What time of year? Marna frowned a little. She had noticed the days were getting shorter when—over a month ago?–and since she wasn’t living by clocks and calendars, the actual solstice had probably been considerably before that. Late summer, then. She looked again at the sky to the south, and felt a sudden chill that had nothing to do with the wind. Tropical storm season. She’d forgotten about that, too, living on the satellite. She reached southward with her mind, and gulped at the intensity of the swirling winds she felt. She was only on the outermost fringe of the storm, and already her little boat was close to its limits. If the storm moved north …. From Homecoming, by Sue Ann Bowling
Is it going too far, to have hurricanes on another planet?
No, not if the conditions for tropical cyclones are present.
Three conditions are critical. First, the planet must have liquid water in fairly large quantities—oceans, in fact. Second, the planet must be rotating. Third, the temperature of the water must be high enough. The actual paths and frequencies of tropical cyclones are strongly influenced by details of the atmospheric circulation, but these three are critical for a planet to have tropical cyclones–also known as hurricanes and typhoons–at all.
The need for water is fairly obvious—you can’t have clouds without water.
The need for the planet to be rotating may not be as obvious, but on a rotating planet things moving on the surface of the planet do not (except at the equator) move in straight lines. If the north pole of the planet is defined so that sunrise is on the right hand when facing north, anything moving in the northern hemisphere is deflected to the right. In the southern hemisphere, deflection is to the left. Because of this deflection, called the Coriolis effect, air moving toward low pressure spirals in rather than flowing directly toward low pressure.
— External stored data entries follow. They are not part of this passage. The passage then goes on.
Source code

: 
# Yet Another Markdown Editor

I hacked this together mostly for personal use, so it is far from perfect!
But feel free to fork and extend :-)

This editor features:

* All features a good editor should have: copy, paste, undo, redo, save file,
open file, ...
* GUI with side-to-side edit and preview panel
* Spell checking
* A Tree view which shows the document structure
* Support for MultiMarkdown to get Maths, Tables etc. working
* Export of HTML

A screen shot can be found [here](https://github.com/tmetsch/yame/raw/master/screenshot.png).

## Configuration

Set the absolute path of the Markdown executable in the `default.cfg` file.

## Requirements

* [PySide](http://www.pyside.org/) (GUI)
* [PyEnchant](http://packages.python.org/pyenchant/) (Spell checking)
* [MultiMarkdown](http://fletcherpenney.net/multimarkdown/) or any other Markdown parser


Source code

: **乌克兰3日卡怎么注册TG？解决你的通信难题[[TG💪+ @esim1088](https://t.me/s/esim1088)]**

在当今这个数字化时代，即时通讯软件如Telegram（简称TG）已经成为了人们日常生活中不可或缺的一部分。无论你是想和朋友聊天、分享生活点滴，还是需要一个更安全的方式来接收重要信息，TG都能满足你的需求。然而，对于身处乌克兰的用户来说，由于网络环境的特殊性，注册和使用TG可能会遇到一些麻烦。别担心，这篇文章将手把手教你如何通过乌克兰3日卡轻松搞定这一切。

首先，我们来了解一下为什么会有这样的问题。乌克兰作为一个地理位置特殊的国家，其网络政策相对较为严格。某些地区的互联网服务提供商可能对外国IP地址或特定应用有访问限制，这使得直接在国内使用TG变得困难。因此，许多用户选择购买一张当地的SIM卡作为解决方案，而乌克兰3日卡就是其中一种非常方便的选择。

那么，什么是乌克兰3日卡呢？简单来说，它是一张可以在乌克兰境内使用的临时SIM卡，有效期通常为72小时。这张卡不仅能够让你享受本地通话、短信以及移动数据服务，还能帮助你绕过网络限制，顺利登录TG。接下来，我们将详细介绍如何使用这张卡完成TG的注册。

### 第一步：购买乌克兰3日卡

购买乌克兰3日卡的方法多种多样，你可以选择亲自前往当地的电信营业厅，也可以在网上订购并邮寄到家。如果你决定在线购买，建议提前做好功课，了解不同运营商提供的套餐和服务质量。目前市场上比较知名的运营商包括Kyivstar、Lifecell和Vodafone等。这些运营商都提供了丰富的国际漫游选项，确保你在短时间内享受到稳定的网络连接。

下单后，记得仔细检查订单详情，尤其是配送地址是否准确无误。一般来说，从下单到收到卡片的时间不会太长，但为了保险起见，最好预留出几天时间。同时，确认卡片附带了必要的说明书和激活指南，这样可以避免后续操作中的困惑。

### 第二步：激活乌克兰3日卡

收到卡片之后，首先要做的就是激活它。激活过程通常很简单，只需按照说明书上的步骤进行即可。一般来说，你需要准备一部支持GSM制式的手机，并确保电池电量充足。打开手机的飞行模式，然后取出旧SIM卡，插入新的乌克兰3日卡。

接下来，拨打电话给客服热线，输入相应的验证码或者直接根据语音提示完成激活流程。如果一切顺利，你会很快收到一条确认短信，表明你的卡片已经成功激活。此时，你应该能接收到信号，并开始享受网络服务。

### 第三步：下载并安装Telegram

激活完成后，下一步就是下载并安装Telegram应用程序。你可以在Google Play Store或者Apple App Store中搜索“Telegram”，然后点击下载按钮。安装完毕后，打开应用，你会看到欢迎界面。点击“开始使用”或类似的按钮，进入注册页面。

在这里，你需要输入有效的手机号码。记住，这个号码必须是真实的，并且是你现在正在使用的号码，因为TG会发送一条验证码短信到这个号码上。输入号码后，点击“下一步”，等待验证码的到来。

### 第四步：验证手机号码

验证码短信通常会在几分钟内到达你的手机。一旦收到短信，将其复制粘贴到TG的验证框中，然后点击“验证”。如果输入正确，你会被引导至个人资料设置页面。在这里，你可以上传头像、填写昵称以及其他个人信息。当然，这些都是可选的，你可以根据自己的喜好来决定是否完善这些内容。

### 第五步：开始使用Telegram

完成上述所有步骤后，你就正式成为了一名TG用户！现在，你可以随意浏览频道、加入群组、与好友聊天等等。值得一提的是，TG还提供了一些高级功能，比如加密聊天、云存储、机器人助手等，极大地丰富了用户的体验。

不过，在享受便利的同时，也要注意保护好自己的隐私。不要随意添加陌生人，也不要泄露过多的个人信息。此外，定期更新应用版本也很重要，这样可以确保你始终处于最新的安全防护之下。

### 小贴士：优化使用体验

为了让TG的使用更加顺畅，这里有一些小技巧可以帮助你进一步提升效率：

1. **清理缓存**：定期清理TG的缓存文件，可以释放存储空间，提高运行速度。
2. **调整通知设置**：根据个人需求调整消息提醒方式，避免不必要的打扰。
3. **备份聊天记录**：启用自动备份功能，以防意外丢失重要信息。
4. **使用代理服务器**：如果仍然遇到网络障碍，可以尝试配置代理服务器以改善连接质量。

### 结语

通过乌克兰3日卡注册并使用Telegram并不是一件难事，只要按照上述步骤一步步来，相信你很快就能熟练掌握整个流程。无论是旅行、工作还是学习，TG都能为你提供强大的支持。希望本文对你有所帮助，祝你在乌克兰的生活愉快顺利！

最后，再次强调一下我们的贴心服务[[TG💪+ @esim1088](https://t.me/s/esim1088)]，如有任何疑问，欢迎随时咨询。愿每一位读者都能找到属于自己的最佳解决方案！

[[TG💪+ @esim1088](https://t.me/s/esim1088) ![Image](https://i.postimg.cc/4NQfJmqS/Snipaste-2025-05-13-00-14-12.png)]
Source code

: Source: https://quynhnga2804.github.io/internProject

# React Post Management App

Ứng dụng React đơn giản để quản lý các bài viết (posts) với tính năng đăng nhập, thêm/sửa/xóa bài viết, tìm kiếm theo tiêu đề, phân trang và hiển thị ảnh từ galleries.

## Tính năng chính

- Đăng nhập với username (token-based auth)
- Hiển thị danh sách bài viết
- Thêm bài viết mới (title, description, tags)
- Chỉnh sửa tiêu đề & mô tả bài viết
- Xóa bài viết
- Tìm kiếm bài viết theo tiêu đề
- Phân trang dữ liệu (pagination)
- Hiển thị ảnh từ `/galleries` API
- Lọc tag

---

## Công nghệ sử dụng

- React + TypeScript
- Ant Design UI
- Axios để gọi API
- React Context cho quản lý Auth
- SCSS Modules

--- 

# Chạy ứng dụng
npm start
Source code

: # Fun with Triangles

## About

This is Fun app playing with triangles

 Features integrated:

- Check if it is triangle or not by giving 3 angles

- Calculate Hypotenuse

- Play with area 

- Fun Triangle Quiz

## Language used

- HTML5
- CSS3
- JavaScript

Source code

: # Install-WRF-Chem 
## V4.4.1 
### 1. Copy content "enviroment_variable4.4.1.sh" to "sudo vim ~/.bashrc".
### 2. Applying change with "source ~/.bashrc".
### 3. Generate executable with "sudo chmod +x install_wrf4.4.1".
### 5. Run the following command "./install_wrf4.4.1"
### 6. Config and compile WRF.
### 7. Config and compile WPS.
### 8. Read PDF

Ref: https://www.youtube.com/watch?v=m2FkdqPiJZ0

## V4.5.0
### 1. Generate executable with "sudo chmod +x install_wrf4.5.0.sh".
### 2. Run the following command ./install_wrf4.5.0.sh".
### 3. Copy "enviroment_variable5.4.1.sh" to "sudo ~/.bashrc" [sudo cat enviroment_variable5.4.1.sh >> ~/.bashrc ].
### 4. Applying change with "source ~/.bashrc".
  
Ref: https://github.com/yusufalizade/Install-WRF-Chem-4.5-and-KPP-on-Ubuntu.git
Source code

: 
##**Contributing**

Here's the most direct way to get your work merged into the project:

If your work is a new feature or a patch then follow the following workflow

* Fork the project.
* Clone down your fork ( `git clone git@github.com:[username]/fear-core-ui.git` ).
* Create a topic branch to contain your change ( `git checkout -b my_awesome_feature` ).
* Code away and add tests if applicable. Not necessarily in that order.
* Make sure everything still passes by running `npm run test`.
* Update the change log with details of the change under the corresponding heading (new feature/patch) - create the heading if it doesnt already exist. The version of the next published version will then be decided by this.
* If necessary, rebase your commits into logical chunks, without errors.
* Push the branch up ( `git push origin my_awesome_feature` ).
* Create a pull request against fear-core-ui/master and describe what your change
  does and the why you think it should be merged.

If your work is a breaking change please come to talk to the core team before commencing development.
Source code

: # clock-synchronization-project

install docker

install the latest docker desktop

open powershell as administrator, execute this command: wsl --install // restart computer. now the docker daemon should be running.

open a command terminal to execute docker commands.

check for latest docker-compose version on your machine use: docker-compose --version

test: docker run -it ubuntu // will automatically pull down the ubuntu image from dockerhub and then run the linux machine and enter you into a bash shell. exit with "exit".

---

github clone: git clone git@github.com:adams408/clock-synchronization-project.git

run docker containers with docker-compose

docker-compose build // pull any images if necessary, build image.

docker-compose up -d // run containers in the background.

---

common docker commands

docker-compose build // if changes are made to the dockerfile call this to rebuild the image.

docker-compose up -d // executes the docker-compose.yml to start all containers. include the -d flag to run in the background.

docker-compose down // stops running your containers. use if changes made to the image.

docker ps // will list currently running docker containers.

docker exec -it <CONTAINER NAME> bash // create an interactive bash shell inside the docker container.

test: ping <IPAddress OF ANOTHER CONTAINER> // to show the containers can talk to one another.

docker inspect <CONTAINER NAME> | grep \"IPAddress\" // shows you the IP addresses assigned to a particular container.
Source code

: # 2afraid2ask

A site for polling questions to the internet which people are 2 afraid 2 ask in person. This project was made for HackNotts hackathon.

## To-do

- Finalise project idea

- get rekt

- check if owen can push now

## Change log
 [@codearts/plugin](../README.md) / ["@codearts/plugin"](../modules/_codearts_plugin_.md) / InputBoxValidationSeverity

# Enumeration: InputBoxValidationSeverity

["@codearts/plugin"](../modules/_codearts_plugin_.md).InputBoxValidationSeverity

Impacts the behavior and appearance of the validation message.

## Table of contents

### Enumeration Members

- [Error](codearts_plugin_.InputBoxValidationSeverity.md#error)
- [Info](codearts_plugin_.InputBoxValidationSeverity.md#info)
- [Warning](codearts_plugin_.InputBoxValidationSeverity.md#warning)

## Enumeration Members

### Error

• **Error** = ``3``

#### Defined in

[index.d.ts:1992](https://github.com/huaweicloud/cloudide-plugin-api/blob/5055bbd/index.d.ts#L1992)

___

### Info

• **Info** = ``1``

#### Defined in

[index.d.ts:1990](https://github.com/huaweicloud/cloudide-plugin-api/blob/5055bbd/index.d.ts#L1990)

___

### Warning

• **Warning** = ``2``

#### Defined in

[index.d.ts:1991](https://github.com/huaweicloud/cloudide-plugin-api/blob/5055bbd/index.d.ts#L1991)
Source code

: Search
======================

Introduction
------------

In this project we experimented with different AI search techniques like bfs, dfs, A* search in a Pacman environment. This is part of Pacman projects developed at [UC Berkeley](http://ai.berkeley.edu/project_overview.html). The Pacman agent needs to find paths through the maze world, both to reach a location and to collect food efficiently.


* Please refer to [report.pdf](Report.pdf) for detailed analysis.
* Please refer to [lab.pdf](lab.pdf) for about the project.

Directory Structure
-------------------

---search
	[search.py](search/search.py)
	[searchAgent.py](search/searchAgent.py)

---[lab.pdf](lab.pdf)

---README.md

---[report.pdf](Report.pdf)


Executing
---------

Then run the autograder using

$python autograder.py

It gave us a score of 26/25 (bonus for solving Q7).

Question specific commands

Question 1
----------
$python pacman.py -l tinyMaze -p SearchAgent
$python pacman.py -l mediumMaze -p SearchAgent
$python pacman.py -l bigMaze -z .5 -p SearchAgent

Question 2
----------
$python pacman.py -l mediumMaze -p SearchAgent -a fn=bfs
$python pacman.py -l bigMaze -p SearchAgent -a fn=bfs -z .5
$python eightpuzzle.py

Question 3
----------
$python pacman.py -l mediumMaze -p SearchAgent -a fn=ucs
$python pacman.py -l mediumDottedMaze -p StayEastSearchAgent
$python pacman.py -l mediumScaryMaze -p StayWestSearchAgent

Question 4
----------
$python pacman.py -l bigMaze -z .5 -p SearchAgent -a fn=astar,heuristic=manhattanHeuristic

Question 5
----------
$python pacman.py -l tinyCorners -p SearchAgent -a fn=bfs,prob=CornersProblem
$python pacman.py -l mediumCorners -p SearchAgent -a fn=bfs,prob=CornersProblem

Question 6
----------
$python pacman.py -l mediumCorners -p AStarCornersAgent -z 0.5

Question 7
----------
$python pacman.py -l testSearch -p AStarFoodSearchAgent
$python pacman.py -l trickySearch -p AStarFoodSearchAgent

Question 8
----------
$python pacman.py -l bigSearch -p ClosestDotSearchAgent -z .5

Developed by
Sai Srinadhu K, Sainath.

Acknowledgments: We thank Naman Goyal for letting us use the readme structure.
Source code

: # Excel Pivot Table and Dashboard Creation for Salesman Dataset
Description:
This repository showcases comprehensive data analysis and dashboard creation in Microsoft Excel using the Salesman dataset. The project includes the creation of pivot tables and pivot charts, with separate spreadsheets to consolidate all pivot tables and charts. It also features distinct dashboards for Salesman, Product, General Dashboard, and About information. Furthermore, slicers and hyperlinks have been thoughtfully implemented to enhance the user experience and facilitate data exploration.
Among other things, the rotation of our planet causes the spiral structure of a hurricane as seen from space. Remember this does not happen right at the equator, and in fact tropical cyclones cannot form at the equator. On Earth, the earliest development of a tropical cyclone takes place at least 300 miles from the equator. On a planet that rotated faster than earth they could form closer to the equator; on a planet rotating more slowly, they would need to form closer to the poles.
This is where temperature comes in. It turns out that when the water temperature is 80 degrees F or warmer, and winds are accelerating evaporation by whipping up the water’s surface, the rate of evaporation, and thus the transfer of latent heat to the air, provides enough energy to speed up the wind and increase the evaporation. In order to keep this process going, the depth of the warm water must be over 150 feet.
This is pretty warm water. In fact, warm, deep water far enough from the equator to allow hurricanes to form is found only after the summer heating period—summer and fall.
There are other conditions. The instability of the air is important, as is mid-level humidity, the lack of vertical wind shear so the top of the developing storm is not separated from the base, and an initial area of disturbance. But the temperature of the water is critical, and is the reason hurricanes lose force so rapidly when they move over land.
Does this mean that global warming will increase hurricanes and related storms such as typhoons? Possibly. It will almost certainly increase the area over which tropical storms can form—the area with water warm enough and deep enough more than 300 miles from the equator. But other changes, more difficult to predict, may also affect hurricane formation and steering.
At any rate, rotating planets with oceans and with temperatures similar to or warmer than the Earth would be quite likely to have hurricane-like storms.